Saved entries
# # # # #

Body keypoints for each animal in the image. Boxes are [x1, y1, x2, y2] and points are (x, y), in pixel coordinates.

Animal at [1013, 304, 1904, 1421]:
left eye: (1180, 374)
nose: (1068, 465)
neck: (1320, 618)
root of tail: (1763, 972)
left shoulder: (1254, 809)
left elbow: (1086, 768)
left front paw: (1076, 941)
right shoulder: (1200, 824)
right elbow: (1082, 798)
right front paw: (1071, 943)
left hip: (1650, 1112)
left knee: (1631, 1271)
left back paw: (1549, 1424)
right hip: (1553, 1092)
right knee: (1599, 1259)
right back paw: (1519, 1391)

# # # # #

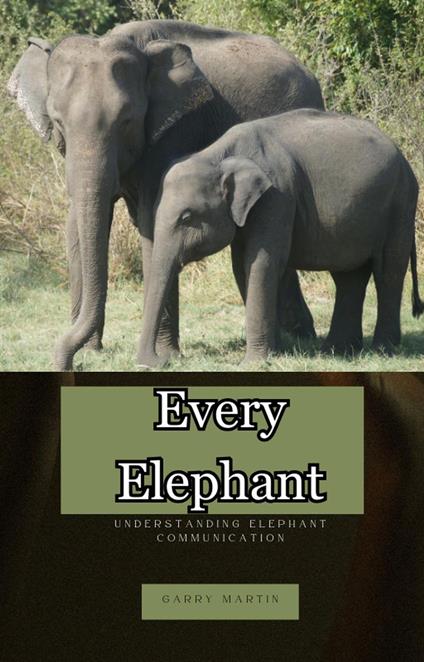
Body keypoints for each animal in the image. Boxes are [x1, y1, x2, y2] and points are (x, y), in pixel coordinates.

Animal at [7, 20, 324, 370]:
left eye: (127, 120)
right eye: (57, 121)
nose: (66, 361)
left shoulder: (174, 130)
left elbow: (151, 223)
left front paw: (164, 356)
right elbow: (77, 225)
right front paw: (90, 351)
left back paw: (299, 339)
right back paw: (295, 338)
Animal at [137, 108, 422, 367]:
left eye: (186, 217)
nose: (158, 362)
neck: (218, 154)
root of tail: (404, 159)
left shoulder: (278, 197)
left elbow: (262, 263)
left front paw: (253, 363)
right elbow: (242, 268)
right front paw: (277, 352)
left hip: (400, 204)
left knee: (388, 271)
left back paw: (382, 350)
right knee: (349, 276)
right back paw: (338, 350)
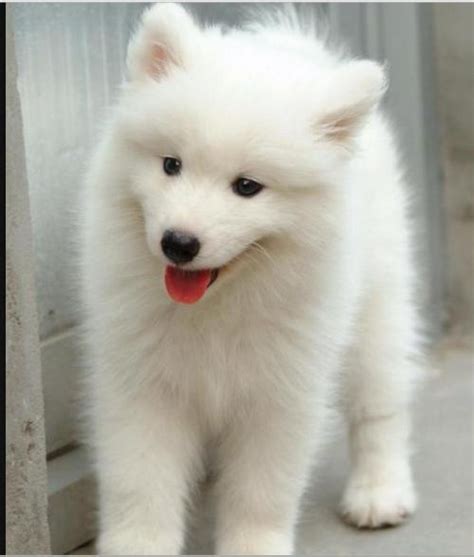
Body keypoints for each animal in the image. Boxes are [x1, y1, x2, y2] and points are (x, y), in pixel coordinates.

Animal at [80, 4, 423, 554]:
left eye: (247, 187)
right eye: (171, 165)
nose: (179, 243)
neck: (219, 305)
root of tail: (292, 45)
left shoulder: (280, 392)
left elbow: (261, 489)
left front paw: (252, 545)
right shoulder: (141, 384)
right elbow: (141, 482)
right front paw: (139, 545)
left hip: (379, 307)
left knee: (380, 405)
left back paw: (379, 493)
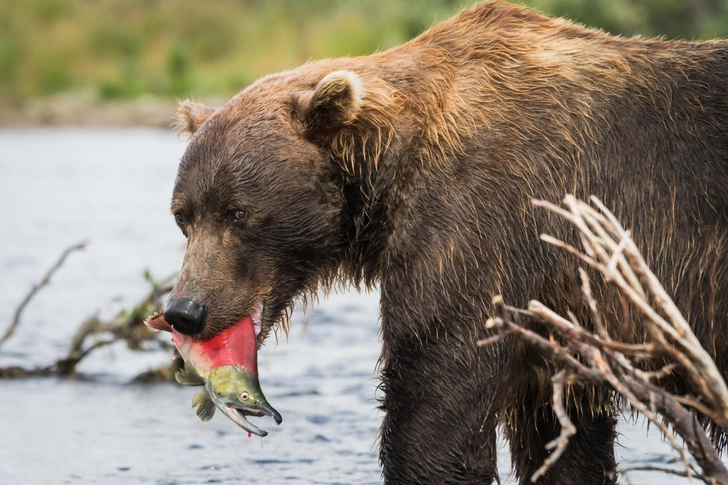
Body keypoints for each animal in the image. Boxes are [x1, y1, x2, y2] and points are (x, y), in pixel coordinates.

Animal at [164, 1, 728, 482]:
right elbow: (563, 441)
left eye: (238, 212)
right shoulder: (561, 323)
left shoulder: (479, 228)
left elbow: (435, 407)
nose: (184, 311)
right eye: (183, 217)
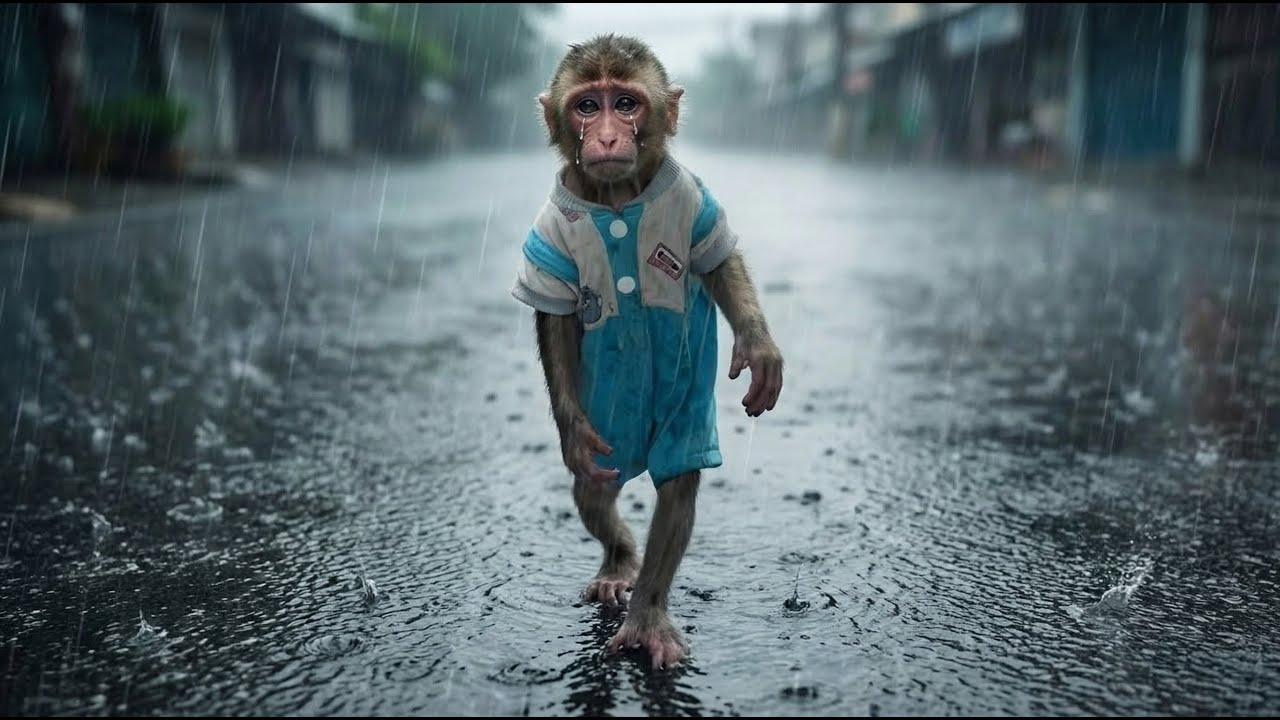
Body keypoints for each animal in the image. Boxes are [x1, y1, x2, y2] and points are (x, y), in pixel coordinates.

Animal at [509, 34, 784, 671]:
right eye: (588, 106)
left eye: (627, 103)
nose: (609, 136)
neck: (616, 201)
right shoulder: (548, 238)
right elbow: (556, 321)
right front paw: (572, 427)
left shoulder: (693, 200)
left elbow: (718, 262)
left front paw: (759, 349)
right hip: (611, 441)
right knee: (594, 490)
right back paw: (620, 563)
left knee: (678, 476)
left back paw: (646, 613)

# # # # #

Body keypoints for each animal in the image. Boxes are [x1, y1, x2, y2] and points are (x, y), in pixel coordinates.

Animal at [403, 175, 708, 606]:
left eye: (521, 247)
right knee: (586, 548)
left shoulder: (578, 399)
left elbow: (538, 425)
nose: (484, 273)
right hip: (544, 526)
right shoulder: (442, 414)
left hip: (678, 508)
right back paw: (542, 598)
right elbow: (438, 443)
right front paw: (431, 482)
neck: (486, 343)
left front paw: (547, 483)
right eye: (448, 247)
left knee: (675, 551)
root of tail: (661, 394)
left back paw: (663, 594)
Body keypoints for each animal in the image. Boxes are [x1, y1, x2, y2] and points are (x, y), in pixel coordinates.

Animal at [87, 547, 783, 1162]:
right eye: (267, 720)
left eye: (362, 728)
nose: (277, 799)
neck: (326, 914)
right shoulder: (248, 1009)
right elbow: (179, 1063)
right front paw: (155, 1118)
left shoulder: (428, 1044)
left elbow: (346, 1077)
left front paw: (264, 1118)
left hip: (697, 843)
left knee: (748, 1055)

# # # # #

WHAT IS BEING ASKED
Using the entries shown above, reproduce verbatim the lines from the line bearing "neck: (1320, 618)" to the line bearing "right back paw: (1519, 1391)", inclusive.

SOLVED EXERCISE
neck: (1320, 618)
root of tail: (1763, 972)
left shoulder: (1254, 809)
left elbow: (1086, 768)
left front paw: (1076, 941)
right shoulder: (1200, 824)
right elbow: (1082, 798)
right front paw: (1071, 943)
left hip: (1650, 1112)
left knee: (1631, 1271)
left back paw: (1549, 1424)
right hip: (1553, 1092)
right knee: (1599, 1259)
right back paw: (1519, 1391)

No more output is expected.